What should be done instead is to assign subnet numbers so that the
ones start from the left of the subnet field and work right. In this
case we get the following:
--------------------------------------
subnet field host field
-----------+-------------+------------
1's & 0's 0's 1's & 0's
/
Both hosts and subnets can
grow here
Now, both hosts and subnets individually have considerably more
growing space than before, although the combined growing space is the
same. Since one can rarely predict how many hosts might end up in a
subnet, or how many subnets there might eventually be, this
arrangement allows for the maximum flexibility in growth.
Actually, the previous figure is misleading. The boundary between
the host and subnet fields is being shown in the middle of the growth
area. However, the boundary could exist anywhere within the growth
area. Note that it is the mask itself that determines where the
boundary is. Ones in the mask indicate subnet bits, and zeros
indicate host bits. We will show later that in fact the boundary
should lie somewhere in the middle. Putting it there minimizes the
number of times that the masks must be changed in hosts.
2.1 Specification of the New Technique
Having given the appropriate explanatory material, we can now specify
the procedure for subnet number assignment. We need the following
definitions:
Host-assigned Bits (h-bits): These are the bits, contiguous from
the right, for which host values, within a given subnet, contain
both ones and zeros. Different subnets may have different h-bits.

What you will do:
Reproduce word for word the part of the subnet-numbering text that opens with the words containing "Actually, the previous" and closes with "changed in hosts.".

Listed entries:

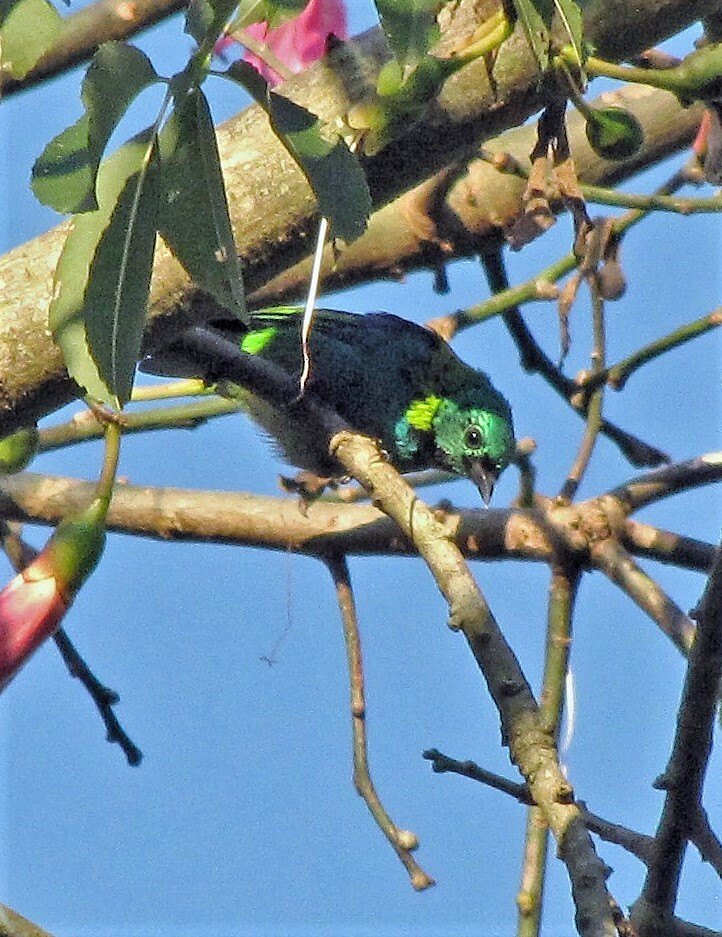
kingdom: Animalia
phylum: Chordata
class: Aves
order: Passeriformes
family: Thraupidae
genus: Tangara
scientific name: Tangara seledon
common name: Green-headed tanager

The result:
Actually, the previous figure is misleading. The boundary between
the host and subnet fields is being shown in the middle of the growth
area. However, the boundary could exist anywhere within the growth
area. Note that it is the mask itself that determines where the
boundary is. Ones in the mask indicate subnet bits, and zeros
indicate host bits. We will show later that in fact the boundary
should lie somewhere in the middle. Putting it there minimizes the
number of times that the masks must be changed in hosts.